Barely Half of Colleges Validate Use of SAT, ACT as Success Predictors
Most colleges and universities rely to some degree on ACT and SAT scores in their admissions processes, but only half do research to establish that those scores are good predictors of success in college, a new study finds.
Released Wednesday, the study by the National Association for College Admission Counselingraises a question that goes to the heart of the debate about the transition from high school to college: When colleges and universities place significant weight on admissions test scores, is that practice based on solid research?
NACAC surveyed about 400 of its member colleges and found that 78 percent require students to submit SAT or ACT scores, but only 51 percent conduct what are known as "predictive validity" studies, which follow students as they progress through college. By tracking student behavior, such studies can show whether college-admission scores do a good job of predicting whether students will earn good grades and stay in school.
Research Urged to Support Role, Weight of Test Scores in Admissions
The new report says that conducting predictive validity studies of college admissions tests is more important now than ever because "recent changes in the content of the SAT, increased use of the SAT and ACT as high school assessment instruments, and the changing demographics of the student population who take the tests, could all affect the predictive validity of test scores."

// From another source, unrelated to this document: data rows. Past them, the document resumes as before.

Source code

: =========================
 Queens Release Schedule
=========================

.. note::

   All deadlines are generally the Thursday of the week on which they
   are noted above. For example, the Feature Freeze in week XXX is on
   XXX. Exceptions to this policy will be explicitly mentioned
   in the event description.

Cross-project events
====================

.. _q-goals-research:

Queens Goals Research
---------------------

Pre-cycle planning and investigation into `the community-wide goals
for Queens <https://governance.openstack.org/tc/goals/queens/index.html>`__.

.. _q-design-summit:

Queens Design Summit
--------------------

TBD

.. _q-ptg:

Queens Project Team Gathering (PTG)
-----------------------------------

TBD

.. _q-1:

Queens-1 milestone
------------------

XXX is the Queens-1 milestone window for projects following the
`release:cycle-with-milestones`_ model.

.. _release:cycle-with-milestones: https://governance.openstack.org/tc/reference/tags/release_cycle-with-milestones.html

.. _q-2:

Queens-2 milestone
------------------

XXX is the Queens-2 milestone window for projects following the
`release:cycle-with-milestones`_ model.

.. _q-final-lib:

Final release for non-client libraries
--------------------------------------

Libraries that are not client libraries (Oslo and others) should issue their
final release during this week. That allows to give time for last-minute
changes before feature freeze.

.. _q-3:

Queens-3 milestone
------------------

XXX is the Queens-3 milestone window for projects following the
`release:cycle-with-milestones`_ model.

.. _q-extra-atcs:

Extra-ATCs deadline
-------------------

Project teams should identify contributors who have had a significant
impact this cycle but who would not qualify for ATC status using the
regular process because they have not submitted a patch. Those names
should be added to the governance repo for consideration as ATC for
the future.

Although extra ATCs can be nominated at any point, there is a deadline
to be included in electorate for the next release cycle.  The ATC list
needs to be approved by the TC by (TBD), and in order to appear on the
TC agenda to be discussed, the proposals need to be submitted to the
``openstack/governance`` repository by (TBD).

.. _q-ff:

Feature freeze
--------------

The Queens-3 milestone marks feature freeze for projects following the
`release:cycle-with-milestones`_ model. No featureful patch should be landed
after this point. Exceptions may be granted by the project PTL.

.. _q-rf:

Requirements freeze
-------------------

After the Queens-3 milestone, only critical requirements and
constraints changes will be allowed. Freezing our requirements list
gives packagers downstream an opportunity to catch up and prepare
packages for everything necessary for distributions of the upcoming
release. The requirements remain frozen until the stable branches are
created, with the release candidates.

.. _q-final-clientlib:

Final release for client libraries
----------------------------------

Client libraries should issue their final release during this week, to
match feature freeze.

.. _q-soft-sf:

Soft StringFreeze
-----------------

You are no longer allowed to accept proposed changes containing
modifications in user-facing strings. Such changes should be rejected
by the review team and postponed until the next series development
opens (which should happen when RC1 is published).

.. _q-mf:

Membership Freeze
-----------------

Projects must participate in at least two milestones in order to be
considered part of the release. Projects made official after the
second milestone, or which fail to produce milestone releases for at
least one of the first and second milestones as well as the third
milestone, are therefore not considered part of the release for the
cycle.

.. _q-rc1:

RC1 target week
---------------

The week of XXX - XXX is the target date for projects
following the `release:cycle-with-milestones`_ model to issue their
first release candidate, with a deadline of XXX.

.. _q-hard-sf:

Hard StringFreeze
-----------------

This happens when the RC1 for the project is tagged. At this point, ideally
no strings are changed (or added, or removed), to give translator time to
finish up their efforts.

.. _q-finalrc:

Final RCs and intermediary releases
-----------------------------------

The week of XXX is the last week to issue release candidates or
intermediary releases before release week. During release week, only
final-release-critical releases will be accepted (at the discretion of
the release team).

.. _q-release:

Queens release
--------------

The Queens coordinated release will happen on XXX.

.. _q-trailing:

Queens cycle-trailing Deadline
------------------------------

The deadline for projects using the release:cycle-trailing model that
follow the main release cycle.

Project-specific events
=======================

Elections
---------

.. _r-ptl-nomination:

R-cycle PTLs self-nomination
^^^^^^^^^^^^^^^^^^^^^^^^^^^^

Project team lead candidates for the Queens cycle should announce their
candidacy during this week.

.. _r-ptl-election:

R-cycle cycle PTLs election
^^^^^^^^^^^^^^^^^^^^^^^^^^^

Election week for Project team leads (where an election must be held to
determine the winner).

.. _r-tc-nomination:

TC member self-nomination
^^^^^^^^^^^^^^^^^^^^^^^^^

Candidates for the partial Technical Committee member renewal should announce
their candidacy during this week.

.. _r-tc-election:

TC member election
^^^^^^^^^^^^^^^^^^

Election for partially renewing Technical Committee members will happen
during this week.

NACAC undertook the survey as part of its ongoing effort to help its member institutions better understand the appropriate weight of various factors during the admissions process. A NACAC commission that looked into the use of standardized tests in admissions recommended in 2008 that institutions that use admissions tests conduct their own predictive validity studies.
Unsurprisingly, money is one of the big things that keeps colleges and universities from doing their own predictive validity studies. But NACAC's report includes an examination of 11 colleges that did conduct the studies, and all of those schools found that high school grades predict college success better than scores from admissions tests.
"Overall, it is clear that high school grades are by far the most significant predictor of college academic achievement. In addition, for all the schools interviewed for this project who examined the subject, standardized testing made a significant contribution to the ability to predict college academic performance."
How Should Grades, Test Scores, Shape College Admissions?
A number of other studies have reached the same conclusion, including this one that examined outcomes at test-optional colleges. Others, such as this one, by University of Minnesota researchers, have found that admissions tests and grades predict college performance about equally.
One study on the ACT's predictive power found that a student's high school grades and ACT scores do a good job forecasting his or her first-year college grades, but that it's first-year performance—not ACT scores—that predict a student's likelihood of staying in college in successive years. Another, done by ACT, found that students who scored at the organization's "college readiness benchmarks" were more likely to enroll in college after high school graduation, earn good grades, stay in college, and earn degrees.
The College Board has long argued that SAT scores, combined with high school grades, are the best predictors of college performance. It redesigned the SAT and gave that test for the first time in 2016, so it's too early to track the college performance of students who take it. But the College Board asked 15 four-year colleges to administer the pilot version of the new SAT to freshmen in the fall of 2014, and then report on their performance the following June.
It concluded that scores on the new SAT are positively related to students' first-year college performance, and are slightly better than students' high school GPAs at predicting success in first-year college courses. Begining with students who enter college in the fall of 2017, the College Board will conduct additional research to track students who took the new SAT through college to determine the relationship between those test scores and students' course grades, persistence in college, and college completion, a company spokesman said.